“The kids” call it “touching grass”
Our mother sent us out to pick blackberries once, along a gravel road, each of the three of us with an empty Folger’s coffee can (wildly optimistic of her to think we would fill even one). I can still see the weathered gray wooden garage beyond the road, its roof slumping in the middle, feel the early afternoon July sun beating down, making me squint. A half-hour or so of us slouching and complaining, panicking at approaching bees and hornets, and whining about blackberry stickers was enough to convince her that activity was too aggravating to repeat.
But that’s one of the things about being an adult. You realize that if you pick the blackberries you can have blackberry pie. And jam and syrup. When you’re an adult, you can choose to pick berries in the cool part of the day or in a shady spot. You learn to carefully thread your hand through overhanging, thorny canes and under spider webs, and mostly manage to avoid pricking your fingers on the self-protective stickers, and if not, pull them from your insulted thumb or index finger.
Our mother told us that these berries, Himalayan Blackberries, are an invasive species. (She was right, of course, and this story from the UW Daily explains it, “The tangled emotions surrounding the invasive Himalayan blackberry.”) She said that the native berries were much better; my husband says they are also thornier.

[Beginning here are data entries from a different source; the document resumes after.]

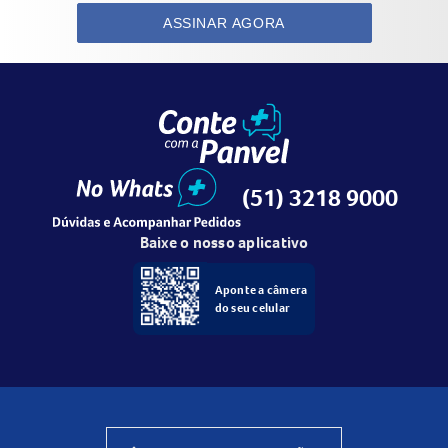
ASSINAR AGORA
(51) 3218 9000
Baixe o nosso aplicativo
Aponte a câmera
do seu celular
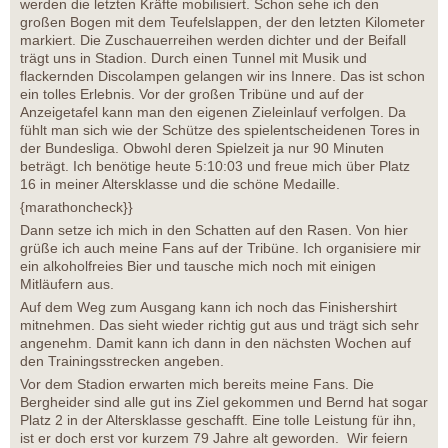
werden die letzten Kräfte mobilisiert. Schon sehe ich den
großen Bogen mit dem Teufelslappen, der den letzten Kilometer
markiert. Die Zuschauerreihen werden dichter und der Beifall
trägt uns in Stadion. Durch einen Tunnel mit Musik und
flackernden Discolampen gelangen wir ins Innere. Das ist schon
ein tolles Erlebnis. Vor der großen Tribüne und auf der
Anzeigetafel kann man den eigenen Zieleinlauf verfolgen. Da
fühlt man sich wie der Schütze des spielentscheidenen Tores in
der Bundesliga. Obwohl deren Spielzeit ja nur 90 Minuten
beträgt. Ich benötige heute 5:10:03 und freue mich über Platz
16 in meiner Altersklasse und die schöne Medaille.
{marathoncheck}}
Dann setze ich mich in den Schatten auf den Rasen. Von hier
grüße ich auch meine Fans auf der Tribüne. Ich organisiere mir
ein alkoholfreies Bier und tausche mich noch mit einigen
Mitläufern aus.
Auf dem Weg zum Ausgang kann ich noch das Finishershirt
mitnehmen. Das sieht wieder richtig gut aus und trägt sich sehr
angenehm. Damit kann ich dann in den nächsten Wochen auf
den Trainingsstrecken angeben.
Vor dem Stadion erwarten mich bereits meine Fans. Die
Bergheider sind alle gut ins Ziel gekommen und Bernd hat sogar
Platz 2 in der Altersklasse geschafft. Eine tolle Leistung für ihn,
ist er doch erst vor kurzem 79 Jahre alt geworden. Wir feiern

I don’t recall if I have ever seen or eaten a native Pacific Blackberry. But the Himalayan berries are also delicious, and they are everywhere—they are, after all, invasive.
I have picked my last batch of berries for the year, rinsed and frozen most of them and made a small batch of jam so dense with dark, complex flavor that I could have eaten it all at once, and just as packed with self-satisfaction for creating something from a “weed,” free for the picking. In the claustrophobic, sodden dark of a western Washington winter, I will open a container of frozen berries and recall the deep blue sky and yellow-white light of a summer day fragrant with the heady perfume of ripening berries.
The Salish peoples who lived here consumed the Pacific blackberries, salmonberries and other native fruit, and I appreciate that continuity, while recognizing the irony of the region’s invasive colonists introducing these invasive berries. Most Americans no longer need to pick berries to have enough to eat. I remember my mother processing peaches and pears for days, filling glass Mason jars, and I think preserving fruit, much less picking it, too, is a dying domestic task.
Beyond the satisfaction of harvesting free food, getting out into the brambles on a sunny day is a blessedly normal custom, a way to ground myself in familiarity and the natural world when all the presumptions of our lives as Americans are threatened. There’s a phrase right now, rapidly becoming a cliche, “Touch grass,” go outside, emerge into the real world from the virtual world and the anxiety caused by unpredictability. I need to plant my feet on solid ground, breath fresh air, feel the breezes, and hear a Kingfisher chittering far above, preparing to dive head first into the waves for a tiny silvery fish.
America itself feels like a chaotic mass of dangerous brambles right now, and we long to find our way through the entangled canes unscathed. It seems we must reach through the thorns if we are to find the sweetness that is now just beyond our reach.